In King v. Pearlstein, 592 So.2d 1176 (Fla. 2d DCA), quashed in part on other grounds, 610 So.2d 445 (Fla. 1992), the second district ruled that the ninety-day extension applies when the petition and complaint are filed in the same county, even if the complaint is misfiled with regard to venue. The trial court cited King while refusing to apply the extension in the present case. This suggests that the appellant might have obtained the extension by misfiling her complaint. Allowing the extension in the circumstances of King while disallowing it in the present case does not accord with the supreme court's expressed concern in cases such as Kukral and Alfonso v. Department of Environmental Regulation, 616 So.2d 44 (Fla. 1993), that a party who makes less egregious or fewer mistakes not be placed in a worse position than one whose mistakes are greater or more numerous.

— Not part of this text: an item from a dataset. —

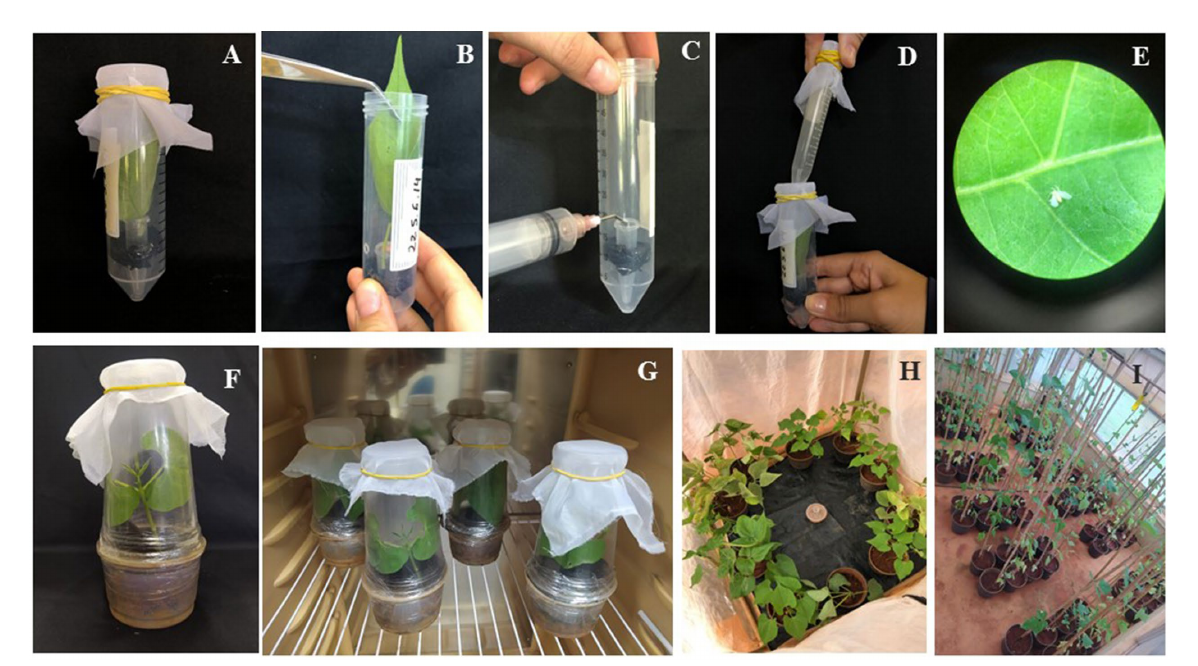
FIGURE 1 Whitefly mortality and preference assays. (A) Bioassay system developed to conduct the insect mortality assays with detached leaves of the transgenic common bean lines, with voile fabric covering the upper part of the tube; (B) Plant leaf being inserted into the bioassay system; (C) Microtube used to place water and maintain the leaf for the period of the evaluations; (D) Release of adult insects inside the Falcon tube; (E) Close-up photo of dead insect on GM bean leaf; (F) Plastic cup cage to isolate the plants; (G) Plants in the growth chamber for the whole-plant experiment; (H) Transgenic and non-transgenic common bean plants randomly distributed in a circle under a large voile cage, where insects were released in the center, for the preference assays and (I) Transgenic and non-transgenic common bean plants distributed in blocks in the greenhouse for the experiment during the common bean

In addition to adopting an overly strict and unduly technical interpretation of section 766.104(2), the trial court ruled that the statute offends due process by creating an automatic extension without providing the opposing party with notice or an opportunity to be heard. But the trial court's reliance on Mullane v. Central Hanover Bank Trust Co., 339 U.S. 306, 70 S.Ct. 652, 94 L.Ed. 865 (1950), and Thames v. Jackson, 598 So.2d 121 (Fla. 1st DCA 1992), is misplaced, as those cases involved the invocation of a judicial process by which existing claims were extinguished without proper notice. Mullane and Thames did not involve the enlargement of a limitations period, and cases such as Wiley v. Roof 641 So.2d 66 (Fla. 1994), establish that before the limitations period expires the legislature may provide for such an enlargement without impacting a vested right or constitutionally protected property interest. See also Mazda Motors of America v. S.C. Henderson Sons, 364 So.2d 107 (Fla. 1st DCA 1978), cert. denied, 378 So.2d 348 (Fla. 1979). Section 766.104 (2) was in existence when the alleged cause of action accrued in the present case, and due process requirements do not compel either notice or an opportunity to be heard before application of the extension.
The summary final judgment order is reversed. The other appealed order is affirmed, and the case is remanded.
BARFIELD, C.J., and LAWRENCE, J., concur.